» **Texte fourni**:

France | France, Cour d'appel de Paris, Pôle 6 - chambre 2, 27 janvier 2011, 10/02263


RÉPUBLIQUE FRANÇAISE

AU NOM DU PEUPLE FRANÇAIS





COUR D'APPEL DE PARIS

Pôle 6 - Chambre 2



ARRET DU 27 Janvier 2011



(n° , 5 pages)



Numéro d'inscription au répertoire général : S 10/02263



Décision déférée à la Cour : ordonnance rendue le 02 Mars 2010 par le conseil de prud'hommes de PARIS - RG n° R 09/02576





APPELANTE

SA LANCRY PROTECTION SECURITE

[Adresse 1]

[Localité 3]

représentée par Me Nathalie MASSART, avocat au barreau de PARIS,

toque : P 20





INTIME

Monsieur [Z] [I]

[Adresse 2]

[Localité 4]

comparant en personne, assisté de Me Michel HENRY, avocat au barreau de PARIS, toque : P0099











COMPOSITI...

RÉPUBLIQUE FRANÇAISE

AU NOM DU PEUPLE FRANÇAIS

COUR D'APPEL DE PARIS

Pôle 6 - Chambre 2

ARRET DU 27 Janvier 2011

(n° , 5 pages)

Numéro d'inscription au répertoire général : S 10/02263

Décision déférée à la Cour : ordonnance rendue le 02 Mars 2010 par le conseil de prud'hommes de PARIS - RG n° R 09/02576

APPELANTE

SA LANCRY PROTECTION SECURITE

[Adresse 1]

[Localité 3]

représentée par Me Nathalie MASSART, avocat au barreau de PARIS, toque : P 20

INTIME

Monsieur [Z] [I]

[Adresse 2]

[Localité 4]

comparant en personne, assisté de Me Michel HENRY, avocat au barreau de PARIS, toque : P0099

COMPOSITION DE LA COUR :

L'affaire a été débattue le 09 décembre 2010, en audience publique, devant la Cour composée de :

Madame Catherine TAILLANDIER, Président

Madame Catherine BÉZIO, Conseiller

Madame Martine CANTAT, Conseiller

qui en ont délibéré

GREFFIER : Madame FOULON, lors des débats

ARRET :

- contradictoire

- prononcé publiquement par Madame Catherine TAILLANDIER, Président

- signé par Madame Catherine TAILLANDIER, Président et par Madame FOULON, Greffier présent lors du prononcé.

» **Données extraites**:

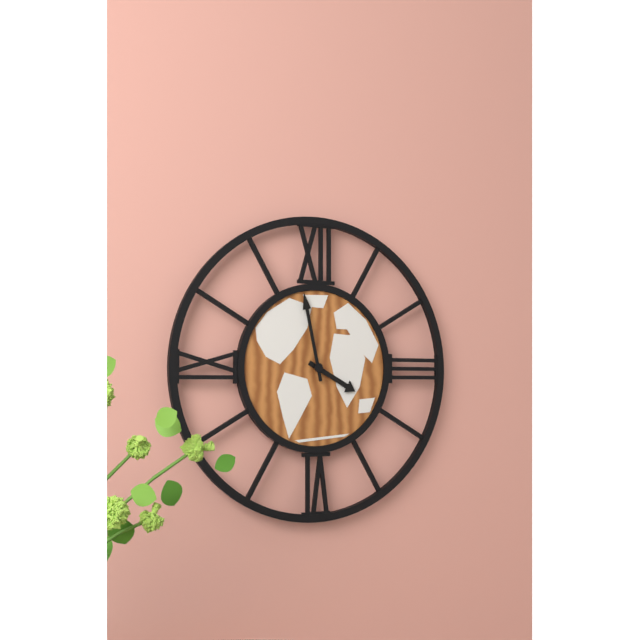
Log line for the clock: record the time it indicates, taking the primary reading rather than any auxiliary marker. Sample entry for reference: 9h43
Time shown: 3h58
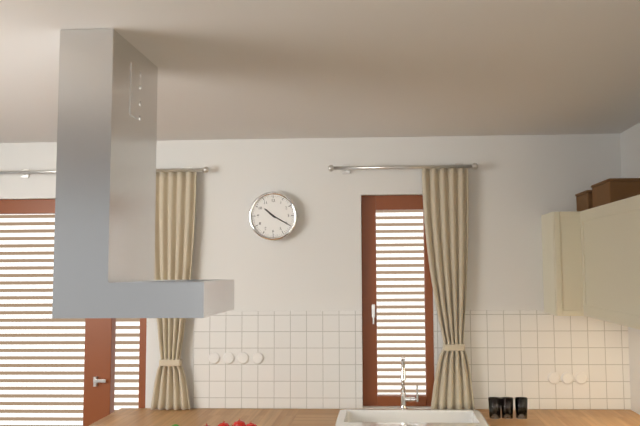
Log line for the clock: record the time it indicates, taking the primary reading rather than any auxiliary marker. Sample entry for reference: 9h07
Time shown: 10h20
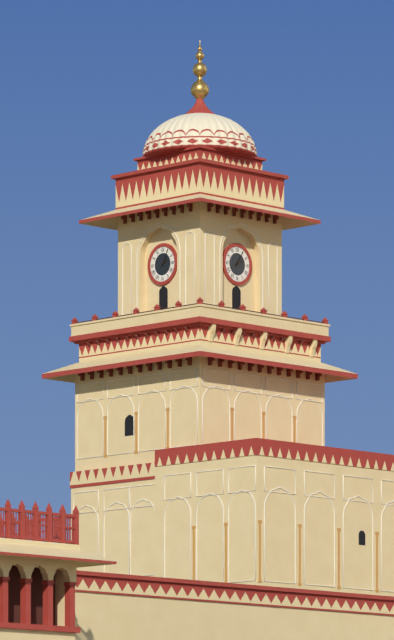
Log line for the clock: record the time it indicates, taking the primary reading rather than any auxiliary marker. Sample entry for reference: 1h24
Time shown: 2h05
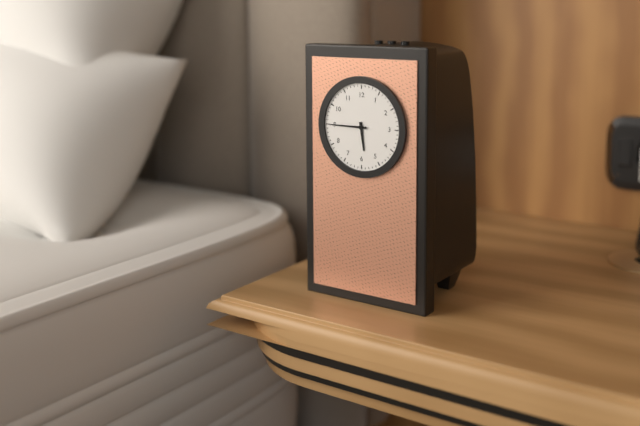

» **Consigne rédigée**: Traduisez en anglais cette phrase de l'arrêt de la cour d'appel de Paris : « L'affaire a été débattue le 09 décembre 2010, en audience publique, devant la Cour composée de : Madame Catherine TAILLANDIER, Président, Madame Catherine BÉZIO, Conseiller, Madame Martine CANTAT, Conseiller, qui en ont délibéré ».

» **Réponse rédigée**: The case was heard on December 9, 2010, in open court, before the Court composed of Mrs. Catherine TAILLANDIER, Presiding Judge, Mrs. Catherine BÉZIO, Associate Judge, and Mrs. Martine CANTAT, Associate Judge, who deliberated on it.